# Eskimo Pistol Bit 8”



## Iron Bear (Nov 19, 2008)

I bought one to use on my Dewalt 20 volt drill. 

Holy cow! 3 lbs and worked like a champ. 

Anyone want to buy a 80 lbs jiffy gas auger?


----------



## taxidermist (Sep 11, 2007)

Iron Bear said:


> I bought one to use on my Dewalt 20 volt drill.
> 
> Holy cow! 3 lbs and worked like a champ.
> 
> Anyone want to buy a 80 lbs jiffy gas auger?


Have one now and loooooooooooove it.

I drilled some holes for a few fellers that had the green ones. Their batterie went dead the second day out on the ice at FG.


----------



## johnrr65 (Nov 7, 2019)

taxidermist said:


> Have one now and loooooooooooove it.
> 
> I drilled some holes for a few fellers that had the green ones. Their batterie went dead the second day out on the ice at FG.


+1


----------



## Iron Bear (Nov 19, 2008)

Went out today with my pistol bit. I drilled about 144” on a 2 amp battery.


----------



## johnnycake (Jul 19, 2011)

Nice! I'd be curious to stack one of those up against my Nils augers I run with my DeWalt 20v. How many holes do you punch/inches cut before needing to change the blades?


----------

Dataset:

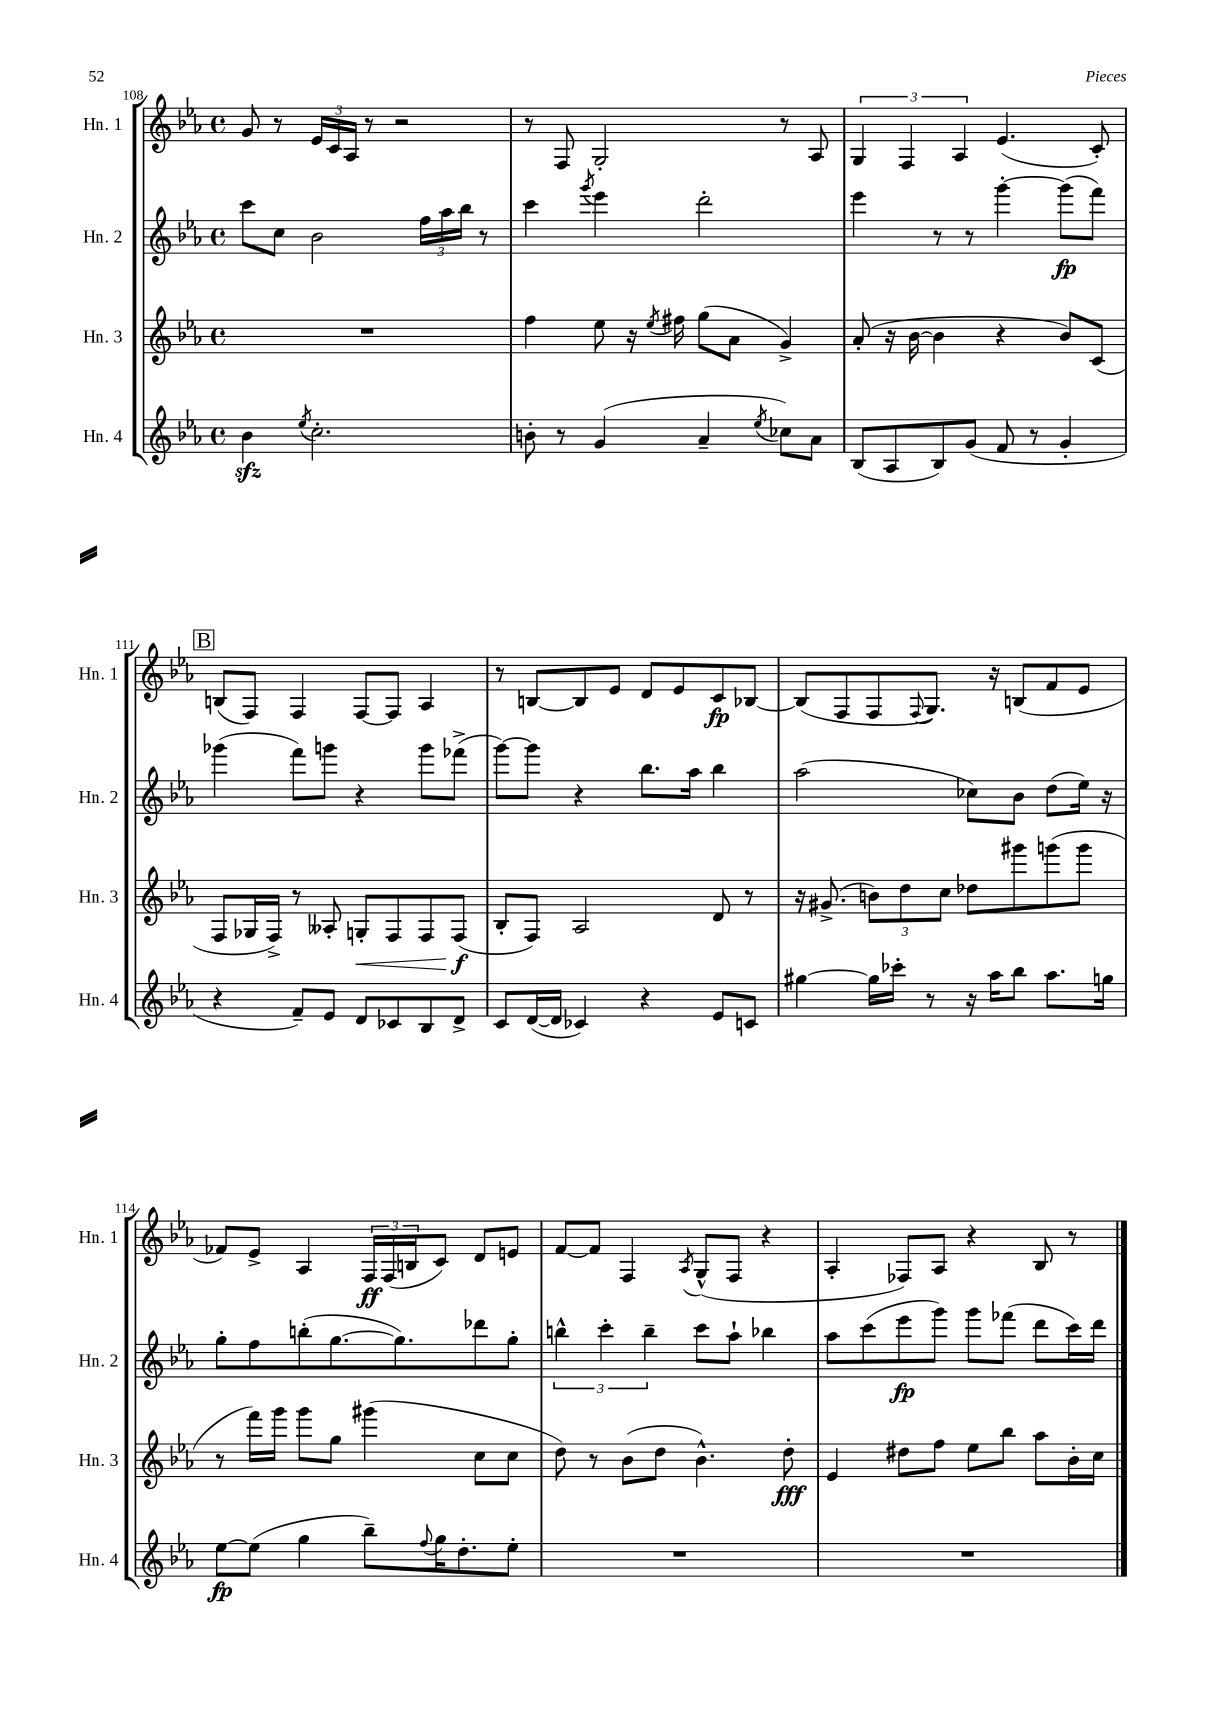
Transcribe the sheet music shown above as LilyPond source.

<<
\new StaffGroup <<
\new Staff = "s0" \with { instrumentName = "Hn. 1" shortInstrumentName = "Hn. 1" } {
    \clef treble \key ees \major \defaultTimeSignature \time 4/4
    g'8 r8 \tuplet 3/2 { ees'16 c'16 aes16 } r8 r2 |
    r8 f8 g2-. r8 aes8 |
    \tuplet 3/2 { g4 f4 aes4 } ees'4.( c'8-.) |
    \mark \markup { \box "B" } b8( f8) f4 f8~ f8 aes4 |
    r8 b8~ b8 ees'8 d'8 ees'8 c'8\fp bes8~ |
    bes8( f8 f8 \appoggiatura { f8 } g8.) r16 b8( f'8 ees'8 |
    fes'8) ees'8-> aes4 \tuplet 3/2 { f16\ff f16( b16 } c'8) d'8 e'8 |
    f'8~ f'8 f4 \acciaccatura { aes8 } g8-^( f8 r4 |
    aes4-. fes8) aes8 r4 bes8 r8 \bar "|." |
}
\new Staff = "s1" \with { instrumentName = "Hn. 2" shortInstrumentName = "Hn. 2" } {
    \clef treble \key ees \major \defaultTimeSignature \time 4/4
    c'''8 c''8 bes'2 \tuplet 3/2 { f''16 aes''16 bes''16 } r8 |
    c'''4 \acciaccatura { g'''8 } ees'''4 d'''2-. |
    ees'''4 r8 r8 g'''4~-. g'''8\fp( f'''8) |
    \mark \markup { \box "B" } ges'''4( f'''8) g'''8 r4 g'''8 fes'''8->( |
    g'''8~) g'''8 r4 bes''8. aes''16 bes''4 |
    aes''2( ces''8) bes'8 d''8( ees''16) r16 |
    g''8-. f''8 b''8-.( g''8.~ g''8.) des'''8 g''8-. |
    \tuplet 3/2 { b''4-^ c'''4-. b''4-- } c'''8 aes''8-! bes''4 |
    aes''8 c'''8( ees'''8\fp g'''8) g'''8 fes'''8( d'''8 c'''16) d'''16 \bar "|." |
}
\new Staff = "s2" \with { instrumentName = "Hn. 3" shortInstrumentName = "Hn. 3" } {
    \clef treble \key ees \major \defaultTimeSignature \time 4/4
    R1 |
    f''4 ees''8 r16 \acciaccatura { ees''8 } fis''16 g''8( aes'8 g'4->) |
    aes'8-.( r16 bes'16~ bes'4 r4 bes'8) c'8( |
    \mark \markup { \box "B" } f8 ges16 f16->) r8 aeses8-. g8-.\< f8 f8 f8\f\!( |
    bes8-. f8) aes2 d'8 r8 |
    r16 gis'8.->( \tuplet 3/2 { b'8) d''8 c''8 } des''8 gis'''8 g'''8( g'''8 |
    r8 f'''16) g'''16 g'''8 g''8 gis'''4( c''8 c''8 |
    d''8) r8 bes'8( d''8 bes'4.-^) d''8-.\fff |
    ees'4 dis''8 f''8 ees''8 bes''8 aes''8 bes'16-. c''16 \bar "|." |
}
\new Staff = "s3" \with { instrumentName = "Hn. 4" shortInstrumentName = "Hn. 4" } {
    \clef treble \key ees \major \defaultTimeSignature \time 4/4
    bes'4\sfz \acciaccatura { ees''8 } c''2.-. |
    b'8-. r8 g'4( aes'4-- \acciaccatura { ees''8 } ces''8) aes'8 |
    bes8( aes8 bes8) g'8( f'8 r8 g'4-. |
    \mark \markup { \box "B" } r4 f'8--) ees'8 d'8 ces'8 bes8 d'8-> |
    c'8 d'16~( d'16 ces'4) r4 ees'8 c'8 |
    gis''4~ gis''16 ces'''16-. r8 r16 aes''16 bes''8 aes''8. g''16 |
    ees''8~\fp ees''8( g''4 bes''8--) \appoggiatura { f''8 } g''16 d''8.-. ees''8-. |
    R1 |
    R1 \bar "|." |
}
>>
>>
\layout { \context { \Score currentBarNumber = #108 } }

Work instructions:
**a)** For each statement, say whether it agrees with the pistol bit thread. Answer yes or no, and quote the words from the thread that decide it. (i) Iron Bear uses the bit on a Dewalt 20 volt drill. (ii) The battery of the fellers with the green ones went dead on their first day out on the ice. (iii) johnnycake runs Nils augers with a DeWalt 20v.
**b)** Copy down the pistol bit thread from "## johnnycake (Jul" up to and including "change the blades?".
The records play no part in any of the work here.

Answers to the exercises:
**a)**
(i) Yes: "I bought one to use on my Dewalt 20 volt drill."
(ii) No: "Their batterie went dead the second day out on the ice at FG."
(iii) Yes: "my Nils augers I run with my DeWalt 20v"

**b)**
## johnnycake (Jul 19, 2011)

Nice! I'd be curious to stack one of those up against my Nils augers I run with my DeWalt 20v. How many holes do you punch/inches cut before needing to change the blades?